**Instructions for the task**
If a line of the entries below includes the word "abandoned", it counts; state the total and nothing further.

**Exercise data**
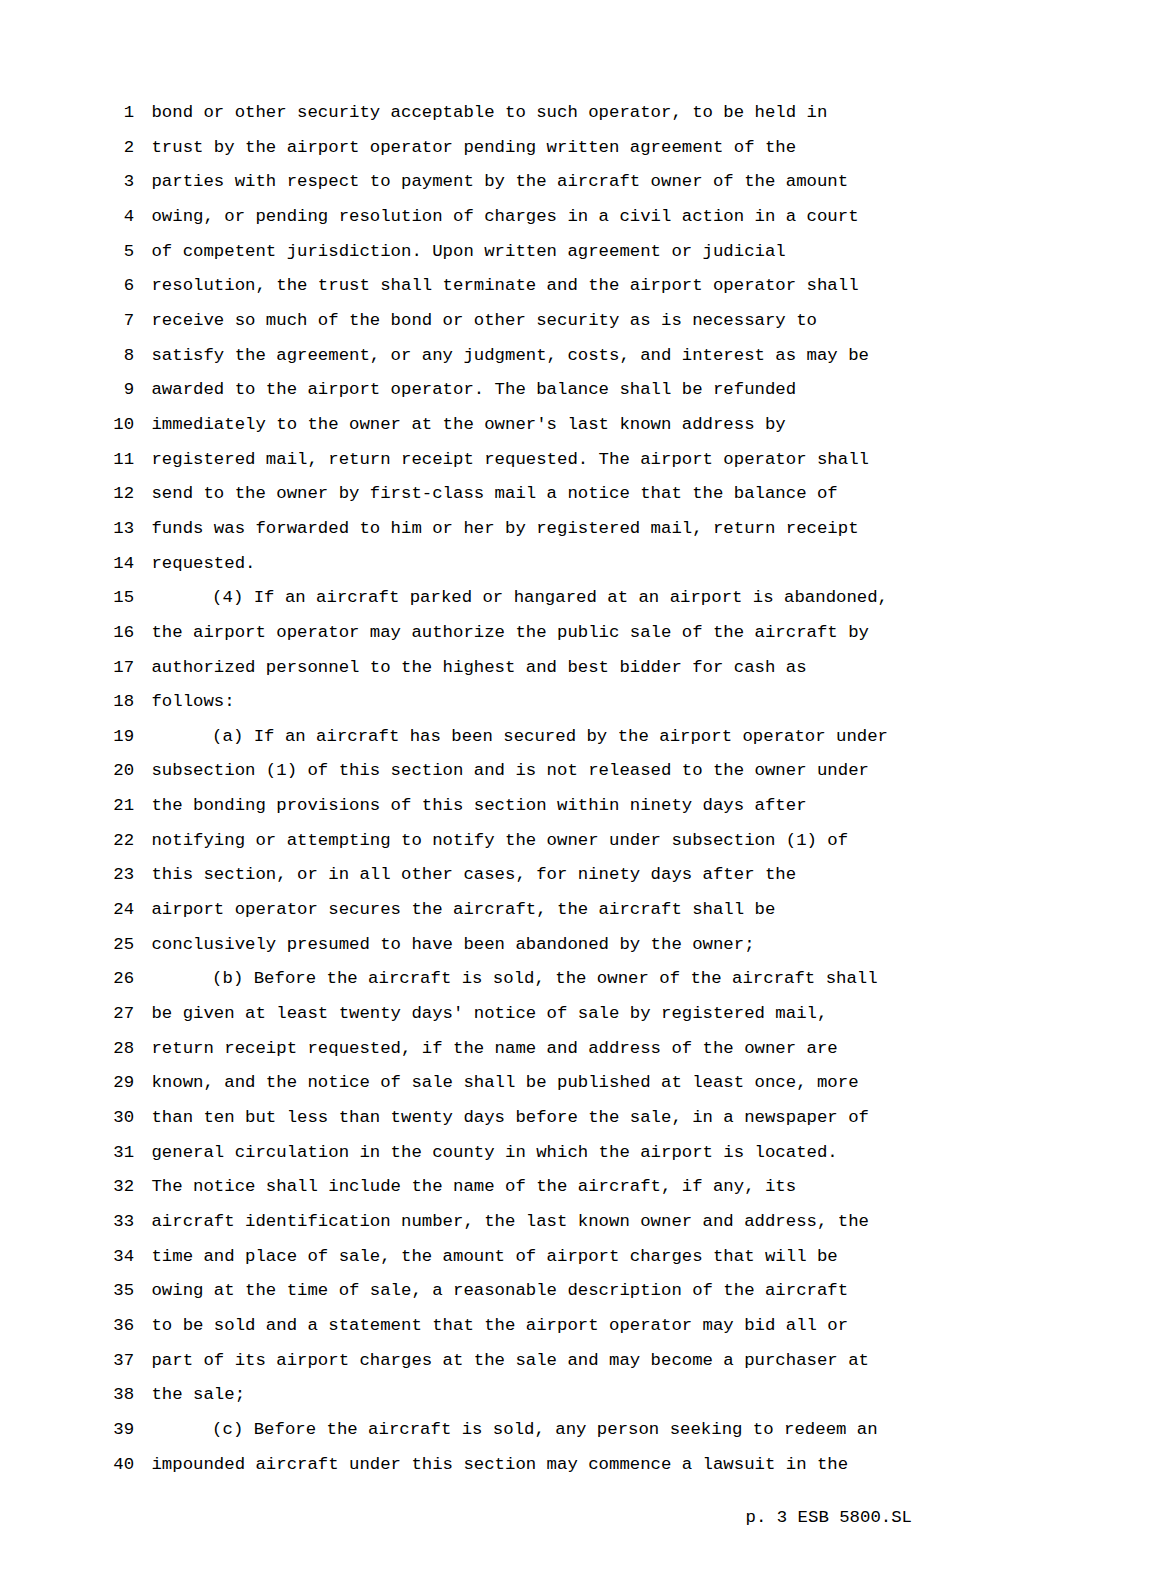bond or other security acceptable to such operator, to be held in
trust by the airport operator pending written agreement of the
parties with respect to payment by the aircraft owner of the amount
owing, or pending resolution of charges in a civil action in a court
of competent jurisdiction. Upon written agreement or judicial
resolution, the trust shall terminate and the airport operator shall
receive so much of the bond or other security as is necessary to
satisfy the agreement, or any judgment, costs, and interest as may be
awarded to the airport operator. The balance shall be refunded
immediately to the owner at the owner's last known address by
registered mail, return receipt requested. The airport operator shall
send to the owner by first-class mail a notice that the balance of
funds was forwarded to him or her by registered mail, return receipt
requested.
(4) If an aircraft parked or hangared at an airport is abandoned,
the airport operator may authorize the public sale of the aircraft by
authorized personnel to the highest and best bidder for cash as
follows:
(a) If an aircraft has been secured by the airport operator under
subsection (1) of this section and is not released to the owner under
the bonding provisions of this section within ninety days after
notifying or attempting to notify the owner under subsection (1) of
this section, or in all other cases, for ninety days after the
airport operator secures the aircraft, the aircraft shall be
conclusively presumed to have been abandoned by the owner;
(b) Before the aircraft is sold, the owner of the aircraft shall
be given at least twenty days' notice of sale by registered mail,
return receipt requested, if the name and address of the owner are
known, and the notice of sale shall be published at least once, more
than ten but less than twenty days before the sale, in a newspaper of
general circulation in the county in which the airport is located.
The notice shall include the name of the aircraft, if any, its
aircraft identification number, the last known owner and address, the
time and place of sale, the amount of airport charges that will be
owing at the time of sale, a reasonable description of the aircraft
to be sold and a statement that the airport operator may bid all or
part of its airport charges at the sale and may become a purchaser at
the sale;
(c) Before the aircraft is sold, any person seeking to redeem an
impounded aircraft under this section may commence a lawsuit in the
p. 3 ESB 5800.SL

**Output below**
2